Holy cow, I did it and it could not have gone better. For anyone considering telling your wife or girlfriend. I want to give you the play by play. I wrote down what I wanted to say and practiced it a hundred times. This is it word for word:
Sweetie,
I love you and I have something I have to tell you that will shock you and likely change the way you think of me forever. I’ve hidden this since I was a kid and wanted to tell you so many times but I always chickened out. Now, I’ve reached the point of breaking and have to tell you. I don’t know why today is different from the hundred other times I was “close” to telling you but here I am.

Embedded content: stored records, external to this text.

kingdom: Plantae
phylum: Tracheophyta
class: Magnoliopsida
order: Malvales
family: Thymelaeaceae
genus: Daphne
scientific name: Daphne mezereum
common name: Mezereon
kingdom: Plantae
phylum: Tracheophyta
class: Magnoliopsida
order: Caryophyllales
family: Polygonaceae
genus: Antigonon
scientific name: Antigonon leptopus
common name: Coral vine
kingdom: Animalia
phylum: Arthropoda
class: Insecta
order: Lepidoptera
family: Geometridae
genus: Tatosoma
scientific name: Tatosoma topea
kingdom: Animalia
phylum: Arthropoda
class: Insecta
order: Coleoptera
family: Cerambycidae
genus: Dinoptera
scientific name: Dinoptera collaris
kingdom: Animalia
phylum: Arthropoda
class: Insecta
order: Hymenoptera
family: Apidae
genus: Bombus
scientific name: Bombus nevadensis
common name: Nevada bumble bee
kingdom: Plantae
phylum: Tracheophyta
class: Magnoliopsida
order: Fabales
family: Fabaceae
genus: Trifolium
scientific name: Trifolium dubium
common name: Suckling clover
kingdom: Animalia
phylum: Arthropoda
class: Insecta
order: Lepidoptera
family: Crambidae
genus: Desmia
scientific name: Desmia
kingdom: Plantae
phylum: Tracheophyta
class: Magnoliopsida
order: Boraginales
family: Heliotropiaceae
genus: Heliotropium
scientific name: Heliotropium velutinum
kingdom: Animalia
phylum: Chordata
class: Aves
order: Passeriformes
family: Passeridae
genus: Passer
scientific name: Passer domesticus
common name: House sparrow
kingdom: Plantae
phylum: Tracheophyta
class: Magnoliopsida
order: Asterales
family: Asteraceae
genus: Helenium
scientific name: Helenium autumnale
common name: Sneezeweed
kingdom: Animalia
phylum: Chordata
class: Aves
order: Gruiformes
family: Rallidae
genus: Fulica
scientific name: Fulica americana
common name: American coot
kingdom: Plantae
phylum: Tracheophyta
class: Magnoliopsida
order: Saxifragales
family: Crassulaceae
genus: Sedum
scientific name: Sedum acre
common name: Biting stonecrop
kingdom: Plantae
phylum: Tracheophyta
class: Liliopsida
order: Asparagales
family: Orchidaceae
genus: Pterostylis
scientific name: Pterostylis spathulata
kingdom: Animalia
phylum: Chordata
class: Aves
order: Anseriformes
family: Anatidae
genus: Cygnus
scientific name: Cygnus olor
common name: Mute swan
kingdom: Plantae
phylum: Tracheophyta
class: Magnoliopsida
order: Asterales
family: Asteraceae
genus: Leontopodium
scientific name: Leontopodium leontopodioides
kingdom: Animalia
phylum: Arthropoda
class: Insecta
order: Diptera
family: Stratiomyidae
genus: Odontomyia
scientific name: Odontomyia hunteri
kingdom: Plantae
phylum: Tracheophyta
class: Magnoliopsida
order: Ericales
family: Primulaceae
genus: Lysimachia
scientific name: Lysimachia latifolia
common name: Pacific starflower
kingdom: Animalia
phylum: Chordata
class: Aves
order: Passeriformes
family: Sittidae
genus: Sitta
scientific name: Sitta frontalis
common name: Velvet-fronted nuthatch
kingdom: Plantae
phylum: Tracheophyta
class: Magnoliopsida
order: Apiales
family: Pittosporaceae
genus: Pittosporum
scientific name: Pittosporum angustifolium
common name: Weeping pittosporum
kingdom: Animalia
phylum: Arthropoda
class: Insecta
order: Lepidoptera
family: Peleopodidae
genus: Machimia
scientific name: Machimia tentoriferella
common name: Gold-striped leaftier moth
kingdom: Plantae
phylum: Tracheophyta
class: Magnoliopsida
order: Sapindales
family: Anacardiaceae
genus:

I don’t mean to pass my burden to you but I don’t want to hide any more. I am tired of being afraid that you will find out and scared that putting you in some unfair position will cause you to hate me. It would probably be easier for me if I kept this buried but as I said, I reached my breaking point. It’s my only deceit. I feel damned if I do, damned if I don’t.
I’m going to beat around the bush here because I am humiliated and scared. I don’t want to lose you. I love you and have always loved you. So, let me first say what this is NOT about:
I have not had an affair. I have never had an affair and I do not want to have an affair. I love you and only you. I love you emotionally and sexually. You are it for me and always have been. You are a fantastic wife and an even better mother. This is not about you are anything you have done or not done. I am so afraid of losing you that my guts are in knots.
I am not gay. I do not want a sex-change or anything along those lines. I like being a straight guy. I love being your husband.
I don’t rob banks or kill people, nothing criminal. I think I’m pretty normal, except….
From the time I was 8 years old I have been keeping a secret from the world, and that obviously includes you. I am a cross-dresser. There it is. My one secret out in the open. I thought I would take this to the grave alone. I kind of wish that you knew and were just afraid of embarrassing me but this is not something someone would reasonably suspect of me. (I found out to the contrary)
I am ashamed that I was such a coward that I couldn’t tell you but at various times in my life this part of me has been weak to the point that I thought I was “over it” but it has never been gone. I’ve had 40 years to deal with this and I still don’t know “why” I do it. I can’t and don’t expect you to understand. All I can offer is to be 100% open and answer any questions you might have. I am sure there are hundreds.
You have complete control of where this goes. I took step 1 now you get to own steps 2 through infinity. IF you want to discuss daily or never, that is ok. Participate or not, want see or not see that anything ok. I get no say in this. You can set any boundary condition you want and I’ll respect it and follow it.
I love you more than I can say. I’d die for you.
Her words,"Honey I've known for years. It's ok and I am kind of relieved."
Me: "Why relieved?"
Her: "I didn't know if you were gay or wanted a sex change or what."
Me: "How did you know?"
Her: "Every time I came home from being away my clothes were out of place, hung differently, that kind of thing."
Me: "I'll do anything you want, as little or as much as you like but I'd really like to just hang up my things in the closet."
Her: "That's fine, I don't care. I really don't want to share my clothes with you because you'll stretch them out." said laughing. "Any time you need to get away, just tell me and that fine too. I'm not ready to see you dressed yet but I love you."
There was more conversation but she is INCREDIBLE! God I love her.